The 436XDE’s picture processing, meanwhile, comes courtesy of the latest generation of Pioneer’s PureDrive II engine. This comprises all manner of image trickery, including MPEG noise reduction (for cleaning up the blockiness seen on weaker digital TV broadcasts), multiple contrast boosting measures, and a ‘3D Y/C’ filter aimed at improving clarity and sharpness.

There’s a new ‘I-Clear Drive’ technology, too, which Pioneer has developed to make colour gradations more subtle and, as a result, pictures look more layered and three-dimensional.

We could go on for hours about everything else the 436XDE has to offer, but for the sake of your sanity and our servers, we’ll restrict ourselves to just a couple more points. One is that the set has the facility to have its picture settings configured according to Image Science Foundation picture calibration guidelines (provided you can be bothered to find someone qualified to do the job).

Also, the set is extremely rare in today’s TV market in that it’s compatible with the up and coming 1080p high definition picture format.

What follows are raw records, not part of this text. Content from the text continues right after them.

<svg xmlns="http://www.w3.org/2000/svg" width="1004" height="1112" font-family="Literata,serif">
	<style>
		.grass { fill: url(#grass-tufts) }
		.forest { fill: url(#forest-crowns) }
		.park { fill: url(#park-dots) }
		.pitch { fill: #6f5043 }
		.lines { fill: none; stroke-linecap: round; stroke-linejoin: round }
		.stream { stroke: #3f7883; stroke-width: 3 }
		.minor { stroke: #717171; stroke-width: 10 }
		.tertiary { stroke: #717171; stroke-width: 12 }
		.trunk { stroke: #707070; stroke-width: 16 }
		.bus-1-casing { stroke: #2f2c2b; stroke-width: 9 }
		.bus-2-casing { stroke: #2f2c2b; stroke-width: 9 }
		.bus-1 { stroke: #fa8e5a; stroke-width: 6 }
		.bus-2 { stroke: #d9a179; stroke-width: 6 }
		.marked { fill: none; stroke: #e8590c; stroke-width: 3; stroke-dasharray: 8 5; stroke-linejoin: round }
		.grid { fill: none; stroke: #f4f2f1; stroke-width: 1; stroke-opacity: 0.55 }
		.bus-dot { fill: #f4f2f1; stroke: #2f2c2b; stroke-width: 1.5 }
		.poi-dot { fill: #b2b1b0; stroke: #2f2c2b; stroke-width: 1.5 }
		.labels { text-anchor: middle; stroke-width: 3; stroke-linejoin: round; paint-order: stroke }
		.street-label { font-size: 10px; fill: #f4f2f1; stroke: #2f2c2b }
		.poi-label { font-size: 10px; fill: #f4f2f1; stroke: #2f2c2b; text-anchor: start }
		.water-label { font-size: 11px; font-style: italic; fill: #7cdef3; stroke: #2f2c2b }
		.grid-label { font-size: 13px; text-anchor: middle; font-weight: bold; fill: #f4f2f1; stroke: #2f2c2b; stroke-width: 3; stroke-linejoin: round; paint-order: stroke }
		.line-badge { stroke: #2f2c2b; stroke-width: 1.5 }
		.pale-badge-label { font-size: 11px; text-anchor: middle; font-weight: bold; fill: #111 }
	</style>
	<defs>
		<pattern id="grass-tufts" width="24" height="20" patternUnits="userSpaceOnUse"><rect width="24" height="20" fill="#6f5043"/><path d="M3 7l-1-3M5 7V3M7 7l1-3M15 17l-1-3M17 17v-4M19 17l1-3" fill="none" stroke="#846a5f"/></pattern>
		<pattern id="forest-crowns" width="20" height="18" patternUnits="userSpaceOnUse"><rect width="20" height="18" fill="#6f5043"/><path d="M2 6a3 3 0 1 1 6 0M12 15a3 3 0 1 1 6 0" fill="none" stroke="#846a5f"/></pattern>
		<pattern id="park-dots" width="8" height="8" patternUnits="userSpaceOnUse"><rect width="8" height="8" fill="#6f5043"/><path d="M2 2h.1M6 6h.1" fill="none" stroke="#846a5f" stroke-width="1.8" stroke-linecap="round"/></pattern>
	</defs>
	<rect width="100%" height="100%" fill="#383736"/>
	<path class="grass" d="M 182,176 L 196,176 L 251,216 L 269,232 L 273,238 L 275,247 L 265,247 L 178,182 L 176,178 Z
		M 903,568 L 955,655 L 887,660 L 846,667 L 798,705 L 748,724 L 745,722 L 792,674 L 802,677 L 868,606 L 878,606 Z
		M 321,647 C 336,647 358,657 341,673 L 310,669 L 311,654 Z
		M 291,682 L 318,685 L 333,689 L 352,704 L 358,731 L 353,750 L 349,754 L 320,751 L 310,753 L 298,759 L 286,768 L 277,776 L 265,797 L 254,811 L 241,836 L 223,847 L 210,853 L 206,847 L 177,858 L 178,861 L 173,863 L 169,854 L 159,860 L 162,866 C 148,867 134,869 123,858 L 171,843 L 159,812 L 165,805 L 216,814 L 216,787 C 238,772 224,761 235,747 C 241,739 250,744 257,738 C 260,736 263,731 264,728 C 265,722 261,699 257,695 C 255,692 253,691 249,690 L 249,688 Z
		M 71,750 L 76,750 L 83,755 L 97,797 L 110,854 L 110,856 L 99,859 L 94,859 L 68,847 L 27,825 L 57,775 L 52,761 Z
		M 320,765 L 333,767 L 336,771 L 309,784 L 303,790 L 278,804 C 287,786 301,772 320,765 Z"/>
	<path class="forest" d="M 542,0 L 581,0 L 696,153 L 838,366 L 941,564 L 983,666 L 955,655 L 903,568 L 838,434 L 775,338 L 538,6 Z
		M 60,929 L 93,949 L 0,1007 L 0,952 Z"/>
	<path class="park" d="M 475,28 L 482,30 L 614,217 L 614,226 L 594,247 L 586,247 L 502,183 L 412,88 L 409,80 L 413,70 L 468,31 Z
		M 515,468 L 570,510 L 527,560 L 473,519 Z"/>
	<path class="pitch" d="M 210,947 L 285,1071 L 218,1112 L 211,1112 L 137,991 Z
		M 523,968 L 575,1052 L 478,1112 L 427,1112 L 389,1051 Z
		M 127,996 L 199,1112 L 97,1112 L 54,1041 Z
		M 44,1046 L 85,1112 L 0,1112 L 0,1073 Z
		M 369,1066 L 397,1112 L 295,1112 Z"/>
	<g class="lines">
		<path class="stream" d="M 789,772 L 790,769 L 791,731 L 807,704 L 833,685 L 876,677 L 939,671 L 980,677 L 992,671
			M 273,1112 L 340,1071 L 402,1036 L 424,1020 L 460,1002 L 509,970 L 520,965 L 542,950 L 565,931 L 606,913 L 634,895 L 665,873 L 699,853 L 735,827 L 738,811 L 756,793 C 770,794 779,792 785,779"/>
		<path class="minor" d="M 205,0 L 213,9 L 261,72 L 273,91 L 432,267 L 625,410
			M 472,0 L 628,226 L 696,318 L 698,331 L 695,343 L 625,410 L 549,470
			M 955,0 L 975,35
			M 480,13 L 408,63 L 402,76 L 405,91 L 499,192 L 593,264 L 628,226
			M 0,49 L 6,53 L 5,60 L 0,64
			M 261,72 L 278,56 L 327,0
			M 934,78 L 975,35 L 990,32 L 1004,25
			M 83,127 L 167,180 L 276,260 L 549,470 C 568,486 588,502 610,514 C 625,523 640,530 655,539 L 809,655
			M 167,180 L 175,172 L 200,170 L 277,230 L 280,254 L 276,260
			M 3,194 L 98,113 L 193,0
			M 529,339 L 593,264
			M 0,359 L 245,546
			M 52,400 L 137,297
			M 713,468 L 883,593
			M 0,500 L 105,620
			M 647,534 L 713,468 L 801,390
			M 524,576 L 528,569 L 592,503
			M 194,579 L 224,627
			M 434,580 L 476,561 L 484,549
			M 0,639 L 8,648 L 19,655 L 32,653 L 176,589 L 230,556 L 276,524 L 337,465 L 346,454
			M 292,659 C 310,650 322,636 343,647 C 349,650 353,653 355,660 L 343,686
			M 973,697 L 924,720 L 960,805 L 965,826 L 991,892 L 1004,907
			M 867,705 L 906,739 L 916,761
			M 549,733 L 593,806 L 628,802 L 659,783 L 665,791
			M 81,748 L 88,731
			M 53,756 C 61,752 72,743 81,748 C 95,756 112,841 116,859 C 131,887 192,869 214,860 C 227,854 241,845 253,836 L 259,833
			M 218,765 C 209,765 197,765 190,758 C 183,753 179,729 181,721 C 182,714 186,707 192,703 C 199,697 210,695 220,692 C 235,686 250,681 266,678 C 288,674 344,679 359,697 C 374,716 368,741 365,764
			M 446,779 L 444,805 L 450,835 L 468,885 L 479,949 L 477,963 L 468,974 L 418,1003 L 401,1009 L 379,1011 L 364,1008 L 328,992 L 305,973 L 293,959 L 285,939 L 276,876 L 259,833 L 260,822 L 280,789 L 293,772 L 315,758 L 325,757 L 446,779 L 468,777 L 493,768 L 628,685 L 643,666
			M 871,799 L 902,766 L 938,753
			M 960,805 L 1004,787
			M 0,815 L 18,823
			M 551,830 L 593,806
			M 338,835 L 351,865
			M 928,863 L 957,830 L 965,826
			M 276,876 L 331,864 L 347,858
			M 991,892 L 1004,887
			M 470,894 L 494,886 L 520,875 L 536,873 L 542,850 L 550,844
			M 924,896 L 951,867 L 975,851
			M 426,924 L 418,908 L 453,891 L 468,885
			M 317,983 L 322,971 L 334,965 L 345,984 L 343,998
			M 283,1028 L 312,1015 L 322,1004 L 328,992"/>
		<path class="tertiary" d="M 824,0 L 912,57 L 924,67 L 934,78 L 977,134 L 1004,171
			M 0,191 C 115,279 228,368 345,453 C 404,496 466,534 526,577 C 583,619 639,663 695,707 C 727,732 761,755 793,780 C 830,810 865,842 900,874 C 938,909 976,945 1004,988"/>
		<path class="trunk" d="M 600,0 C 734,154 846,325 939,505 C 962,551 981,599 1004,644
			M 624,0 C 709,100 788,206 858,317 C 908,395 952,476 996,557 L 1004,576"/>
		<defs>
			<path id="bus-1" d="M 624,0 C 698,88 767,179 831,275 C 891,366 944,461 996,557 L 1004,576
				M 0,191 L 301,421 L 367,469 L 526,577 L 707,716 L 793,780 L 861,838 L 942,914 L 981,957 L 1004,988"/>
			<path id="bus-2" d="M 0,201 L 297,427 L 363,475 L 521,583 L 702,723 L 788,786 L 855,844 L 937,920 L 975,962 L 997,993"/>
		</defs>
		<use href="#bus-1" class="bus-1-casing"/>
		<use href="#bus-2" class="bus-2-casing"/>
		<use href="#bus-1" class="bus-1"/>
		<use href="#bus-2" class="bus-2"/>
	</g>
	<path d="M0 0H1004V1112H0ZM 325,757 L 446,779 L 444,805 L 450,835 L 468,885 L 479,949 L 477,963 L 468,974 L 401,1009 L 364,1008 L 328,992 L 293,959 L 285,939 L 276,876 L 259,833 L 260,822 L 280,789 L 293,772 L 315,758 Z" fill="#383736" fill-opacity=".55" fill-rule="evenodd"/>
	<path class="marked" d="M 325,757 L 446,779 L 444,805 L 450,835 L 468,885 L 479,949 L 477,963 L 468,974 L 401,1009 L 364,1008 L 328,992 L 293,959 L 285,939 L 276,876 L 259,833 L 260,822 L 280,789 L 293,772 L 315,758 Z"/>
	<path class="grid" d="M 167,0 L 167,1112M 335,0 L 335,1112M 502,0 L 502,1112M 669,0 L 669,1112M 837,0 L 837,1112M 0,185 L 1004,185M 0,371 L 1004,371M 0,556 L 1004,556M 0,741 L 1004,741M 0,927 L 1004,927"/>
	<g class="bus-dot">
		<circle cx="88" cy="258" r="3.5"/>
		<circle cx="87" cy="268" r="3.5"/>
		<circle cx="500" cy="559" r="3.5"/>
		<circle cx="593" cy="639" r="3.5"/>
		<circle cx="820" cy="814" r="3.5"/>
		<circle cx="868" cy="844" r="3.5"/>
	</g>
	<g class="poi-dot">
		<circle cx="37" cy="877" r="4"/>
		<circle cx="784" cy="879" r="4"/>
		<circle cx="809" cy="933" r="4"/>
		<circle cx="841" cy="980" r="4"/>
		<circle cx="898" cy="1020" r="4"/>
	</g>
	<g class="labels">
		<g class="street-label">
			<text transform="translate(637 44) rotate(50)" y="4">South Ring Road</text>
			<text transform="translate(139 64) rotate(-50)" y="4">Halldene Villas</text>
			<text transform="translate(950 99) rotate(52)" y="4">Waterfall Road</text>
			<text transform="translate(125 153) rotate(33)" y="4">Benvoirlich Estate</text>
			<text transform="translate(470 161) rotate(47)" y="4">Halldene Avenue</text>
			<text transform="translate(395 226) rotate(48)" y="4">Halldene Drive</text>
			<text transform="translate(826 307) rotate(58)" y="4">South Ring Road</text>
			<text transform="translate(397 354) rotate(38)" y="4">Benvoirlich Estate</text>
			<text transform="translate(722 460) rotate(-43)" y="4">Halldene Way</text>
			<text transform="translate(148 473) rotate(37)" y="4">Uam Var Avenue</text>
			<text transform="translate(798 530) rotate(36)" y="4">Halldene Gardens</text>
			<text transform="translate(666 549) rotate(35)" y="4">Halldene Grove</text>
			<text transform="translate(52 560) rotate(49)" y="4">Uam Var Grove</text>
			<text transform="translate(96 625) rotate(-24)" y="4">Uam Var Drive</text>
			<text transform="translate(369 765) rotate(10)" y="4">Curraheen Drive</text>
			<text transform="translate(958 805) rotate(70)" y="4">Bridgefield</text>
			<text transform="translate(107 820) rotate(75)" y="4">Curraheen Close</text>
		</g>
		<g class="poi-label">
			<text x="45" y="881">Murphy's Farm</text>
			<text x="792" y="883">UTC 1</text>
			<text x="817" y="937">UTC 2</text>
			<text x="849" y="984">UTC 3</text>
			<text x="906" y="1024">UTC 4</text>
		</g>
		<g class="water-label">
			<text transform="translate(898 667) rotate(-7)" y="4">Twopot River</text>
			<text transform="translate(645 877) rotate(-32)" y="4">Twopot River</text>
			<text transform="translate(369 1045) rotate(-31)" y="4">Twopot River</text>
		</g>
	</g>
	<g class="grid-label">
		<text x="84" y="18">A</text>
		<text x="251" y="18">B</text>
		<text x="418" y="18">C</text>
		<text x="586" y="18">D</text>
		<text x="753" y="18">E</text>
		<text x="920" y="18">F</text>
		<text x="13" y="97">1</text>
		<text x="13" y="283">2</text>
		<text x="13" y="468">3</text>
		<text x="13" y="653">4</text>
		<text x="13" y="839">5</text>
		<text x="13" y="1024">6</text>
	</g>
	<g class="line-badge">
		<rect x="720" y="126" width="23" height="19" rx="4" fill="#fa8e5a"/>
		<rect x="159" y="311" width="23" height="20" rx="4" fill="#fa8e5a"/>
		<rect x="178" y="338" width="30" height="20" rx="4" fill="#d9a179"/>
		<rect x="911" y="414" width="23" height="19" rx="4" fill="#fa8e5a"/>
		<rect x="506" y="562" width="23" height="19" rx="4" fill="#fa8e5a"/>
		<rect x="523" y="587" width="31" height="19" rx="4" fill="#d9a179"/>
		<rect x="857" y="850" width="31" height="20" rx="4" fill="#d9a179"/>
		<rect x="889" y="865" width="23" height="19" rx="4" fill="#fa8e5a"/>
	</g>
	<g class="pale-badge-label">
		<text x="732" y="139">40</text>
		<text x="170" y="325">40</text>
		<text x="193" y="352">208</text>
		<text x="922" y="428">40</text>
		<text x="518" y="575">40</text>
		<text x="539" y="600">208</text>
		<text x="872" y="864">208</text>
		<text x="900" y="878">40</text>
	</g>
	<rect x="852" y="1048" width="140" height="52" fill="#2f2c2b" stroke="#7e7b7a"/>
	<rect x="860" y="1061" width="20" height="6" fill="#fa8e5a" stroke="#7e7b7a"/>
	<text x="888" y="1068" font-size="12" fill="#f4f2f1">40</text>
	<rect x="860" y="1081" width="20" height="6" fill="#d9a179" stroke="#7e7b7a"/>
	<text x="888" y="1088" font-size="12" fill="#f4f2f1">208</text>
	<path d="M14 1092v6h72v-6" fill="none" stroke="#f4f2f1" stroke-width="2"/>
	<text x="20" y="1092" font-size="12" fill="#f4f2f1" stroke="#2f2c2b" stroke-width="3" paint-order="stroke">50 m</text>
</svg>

In case you’re not familiar with it, 1080p goes a step further than the AV world’s high-def ‘standards’ of 720p and 1080i. And it has become a hot potato since Sony announced 1080p output for both its Playstation 3 games console and Blu-ray high definition DVD players.

With so many features to cover, the 436XDE hasn’t left us with much room to discuss its performance. But actually we could make do with just two words: simply breathtaking…

Starting with its colours, we found outrageously rich, vibrant saturations, endlessly subtle blends, and tones that remain completely natural – even with people’s skin colouring – at all times.

Also impressive is the 436XDE’s rendition of black, helping give TV shows and especially films a striking sense of depth. In this regard the plasma 436XDE embarrasses many of the current LCD fraternity, which tend to suffer with dark areas that are obscured by a sort of flattening grey mist.